We arranged an informal interview with the paramedic and explored all of these issues. The key was transparency regarding the uncertain times we are in. While we were clear there would be a clear role for someone of his expertise, we were not able to provide cast iron certainties as to how it would look in five years’ time.
Fortunately, most NHS workers are well versed in the frequency and pace of change and he opted to embrace the possibilities of an innovative and evolving role in primary care.
In terms of working hours and arrangements, we opted to split the paramedic’s services on a fifty-fifty basis with our neighbour practice hosting him in the mornings, and our practice utilising his skills in the afternoons. With clear agreements regarding annual/study leave, TOIL and overtime in place, we have found this to run smoothly and satisfactorily thus far.

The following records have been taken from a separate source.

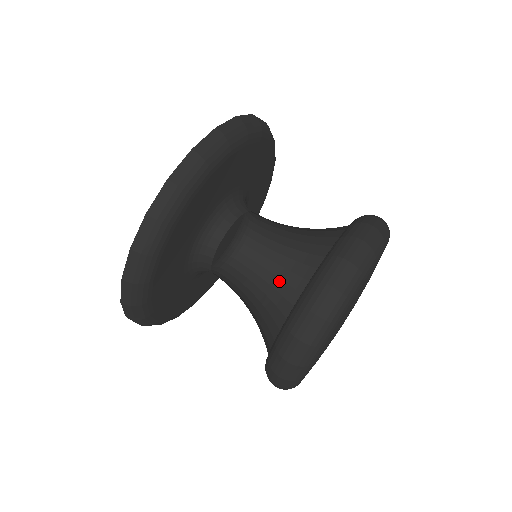
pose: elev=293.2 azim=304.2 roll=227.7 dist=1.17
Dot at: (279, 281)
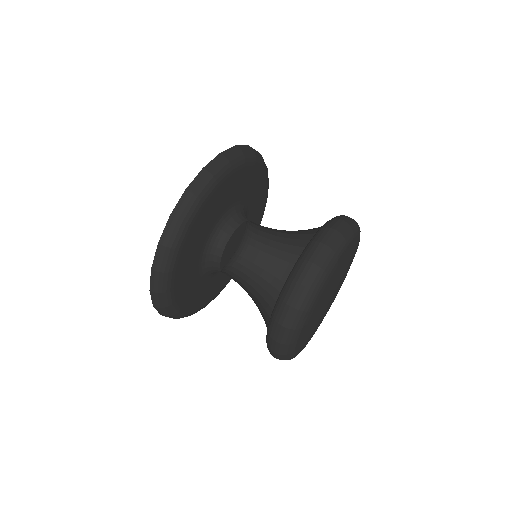
Dot at: (281, 272)
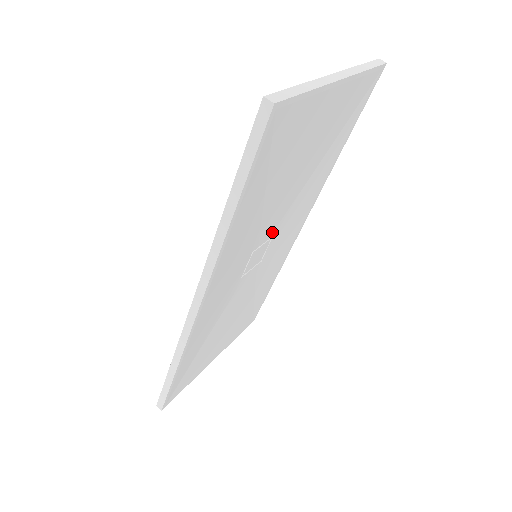
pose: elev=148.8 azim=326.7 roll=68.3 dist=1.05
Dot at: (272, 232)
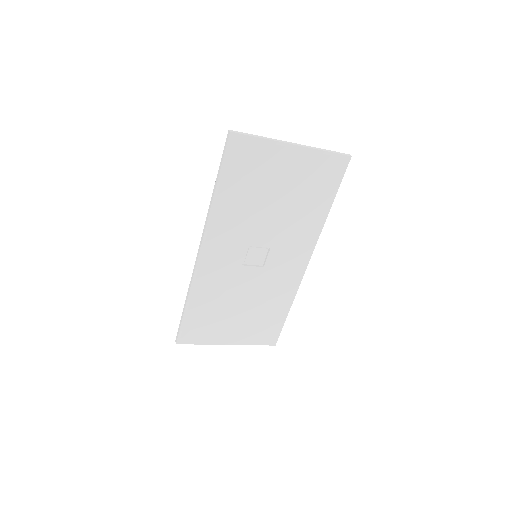
Dot at: (268, 242)
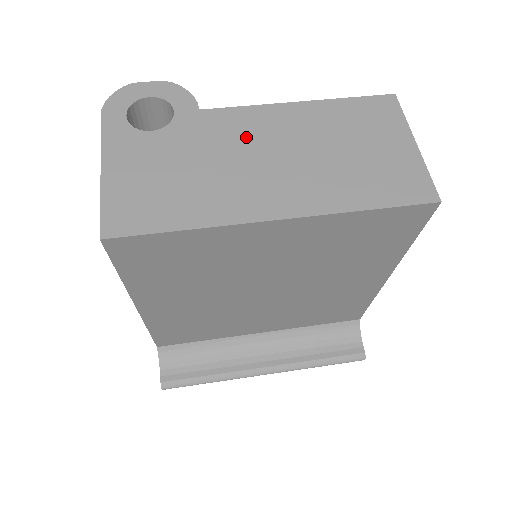
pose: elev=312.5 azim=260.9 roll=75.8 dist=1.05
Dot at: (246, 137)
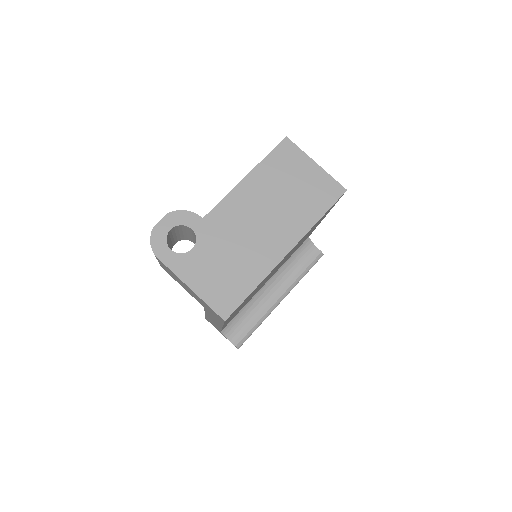
Dot at: (239, 218)
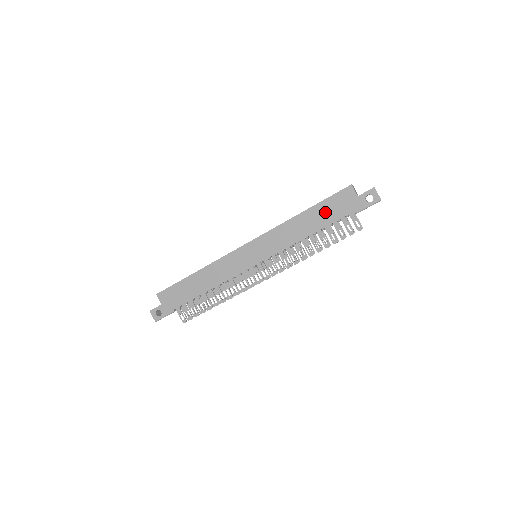
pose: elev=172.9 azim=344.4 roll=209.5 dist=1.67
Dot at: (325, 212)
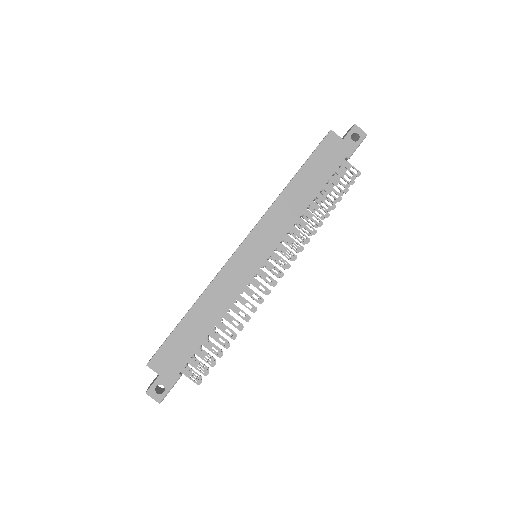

How this role will evolve in the future remains to be seen, but to me the opportunities offered by the networks in terms of building closer ties with our neighbours are clear to see. As our relationships grow, I would anticipate that this form of network/federation-employment will develop further, relieving practices of the complexity of employment law issues and facilitating the kind of creative and flexible collaboration that we will need to meet future challenges.
I would encourage any practices with workforce issues, some of whom may be waiting for the extended role funding to kick in, to take a proactive approach now.
If so, speak to your network (or federation, if applicable, or lead employer practice) and explore the possibility of employing through one of these established bodies, ideally one that is set up to offer NHS pensions. Failing that, one of the practices could operate as lead employer.